Vivimos en el planeta del libre albedrío, del aprendizaje del bien y del mal. En el planeta Tierra donde nuestra misión es la de aprender a tomar decisiones.
¿Te has parado alguna vez ha pensar porqué nos resulta tan difícil tomar decisiones?. Lógicamente las hay de carácter liviano y esas no cuesta tanto, pero otras... Otras son francamente difíciles.
Probablemente por esta razón existe la dualidad, siempre complementaria.
Todo procede del Creador, puesto que Dios es la Unidad, de Él procede la luz y también la oscuridad, que son las dos caras de la moneda. Es Jano, con su días y sus noches. ¿Acaso un día no se compone de la mañana y de la noche, y sigue siendo un día?. Pues así es el Creador.
Dios crea el día y la noche, pero lo que hagamos con ellos es cosa nuestra.
Cada planeta de nuestro sistema solar tiene una influencia o rayo, estos repercuten en nuestro organismo sobre los puntos energéticos a los que llamamos chakras, estos son del más lejano a nosotros hasta el más cercano: Saturno, Jupiter, Marte, Sol, Mercurio, Venus y la Luna. Cada uno tiene un color que le es característico y que va desde el negro hasta el blanco. Igualmente a cada uno le corresponde un ángel que es el que vela por nosotros los humanos y que gobierna según el día de la semana y la hora del día. Según el orden expuesto más arriba son: sábado, jueves, martes, domingo, miércoles, viernes y lunes.

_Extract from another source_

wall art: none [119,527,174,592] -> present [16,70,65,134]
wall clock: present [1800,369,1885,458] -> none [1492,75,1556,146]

Los ángeles o arcángeles no enseñan acerca del bien y del mal, con experiencias que vivimos sin cesar cada día de nuestra existencia aquí en la Tierra, gracias a ellos aprendemos, eso sí, a base de palos, a decidir el bien sobre el mal. Por eso tenemos que aprender a tomar decisiones, decisiones sobre el bien en algunos casos o mejor dicho, en algunas personas. A menudo nos equivocamos, pero es que somos como niños pequeños a los que no se pueden dejar de enseñar.

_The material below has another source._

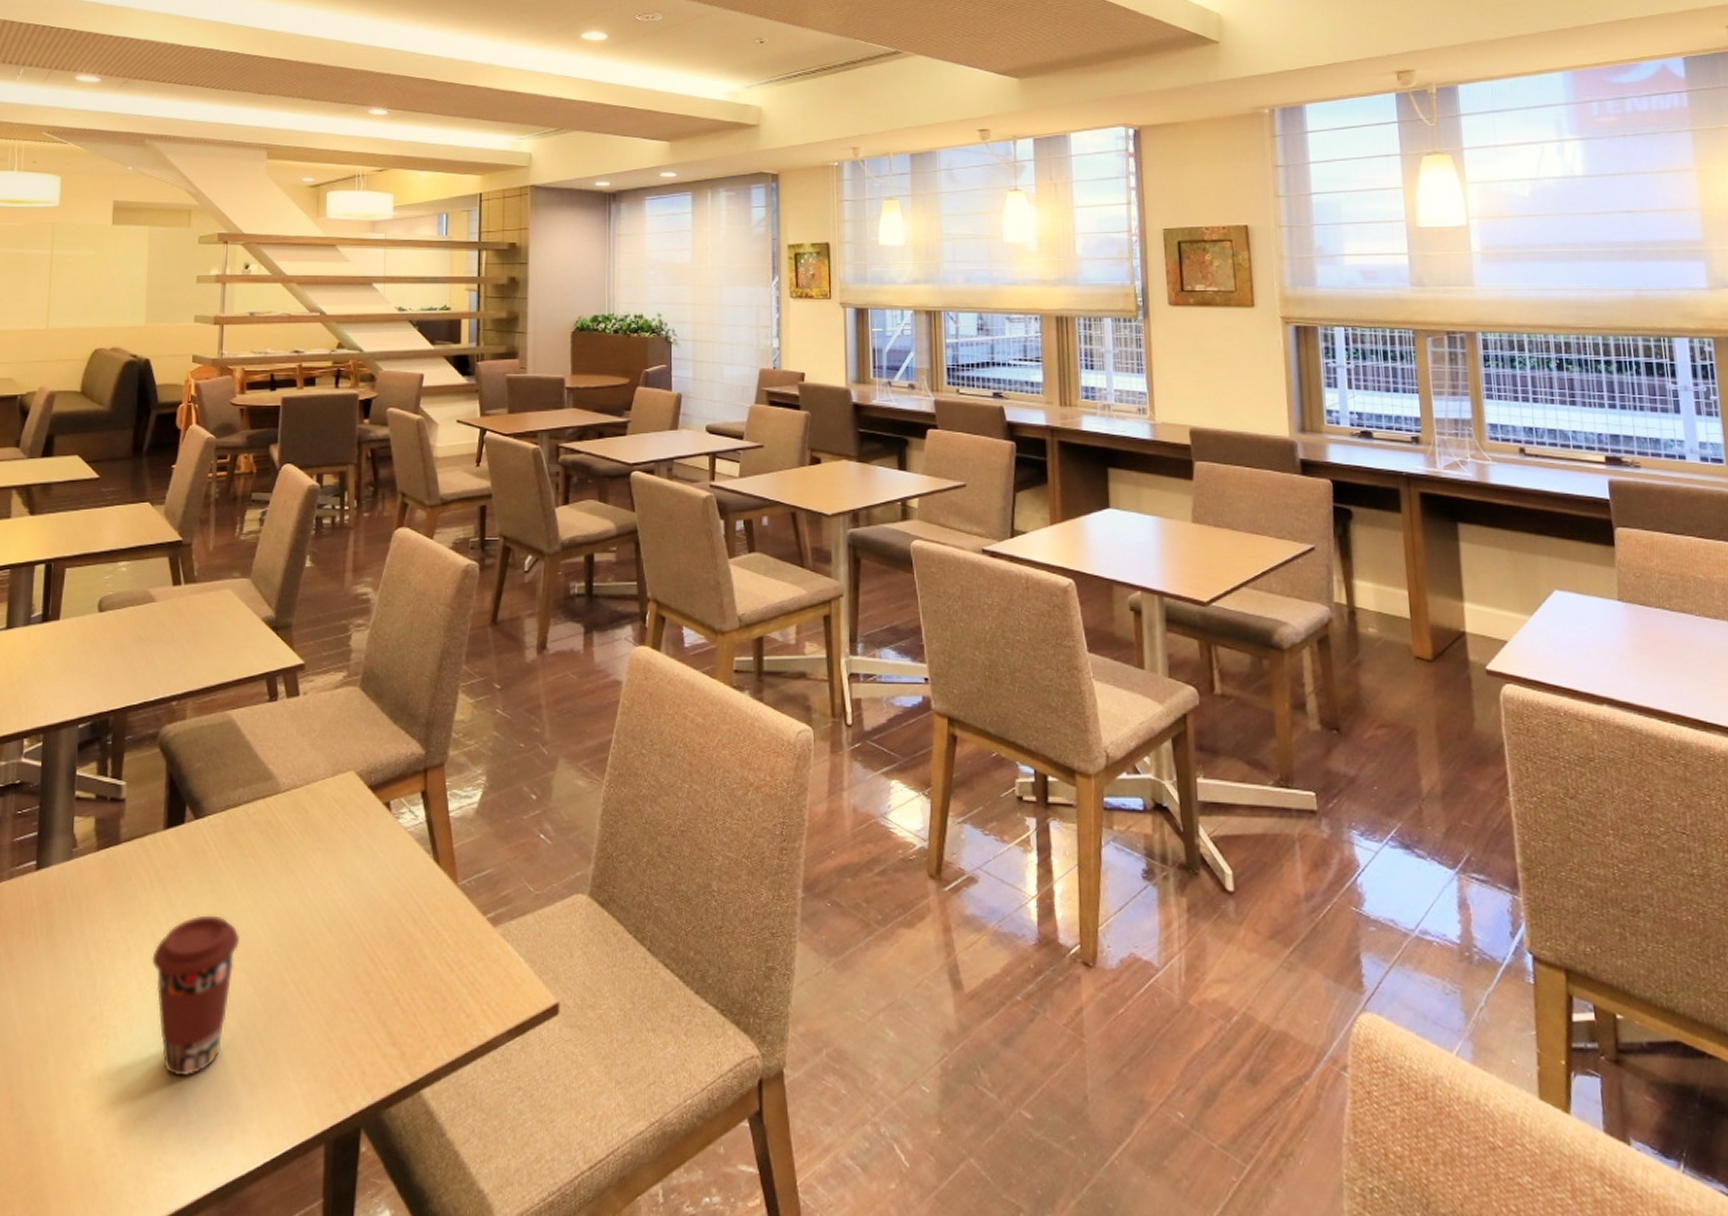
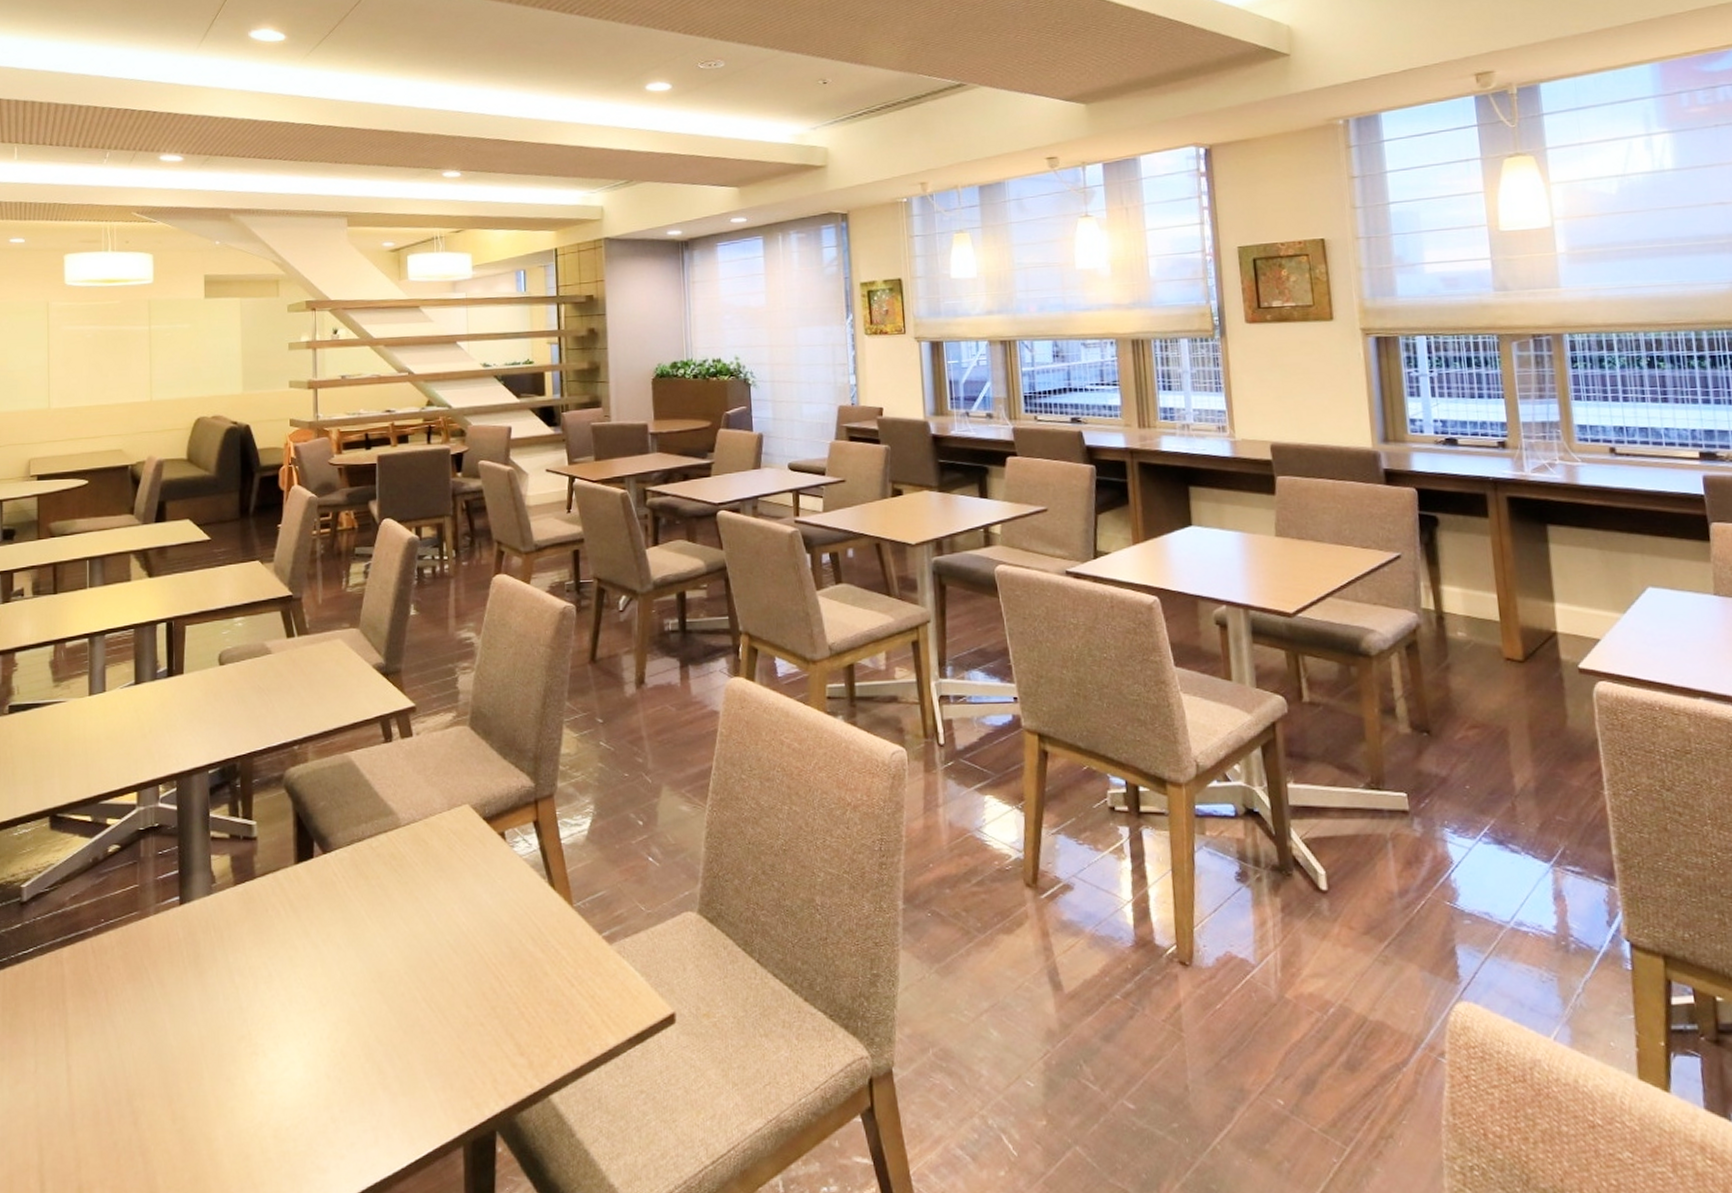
coffee cup: present [152,915,241,1077] -> none [292,941,373,1088]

Tengamos paciencia y recordemos lo que ya hace mucho tiempo un hombre ilustre nos ha legado: -"¿Qué es la vida?. Una ilusión.
Ciertamente, el verdadero Yo no es el rostro que mostramos ni el nombre por el que nos llaman. El verdadero Yo viene de lejos y está aquí para aprender a discernir sobre el bien y el mal, por lo tanto, existen la luz y la oscuridad. No temamos tanto a esas fuerzas contrarias, antes bien, entendámoslas y aprendamos a dominarlas.
Llegar a eso es estar por encima del bien y del mal, llegar a la unidad, llegar hasta Dios.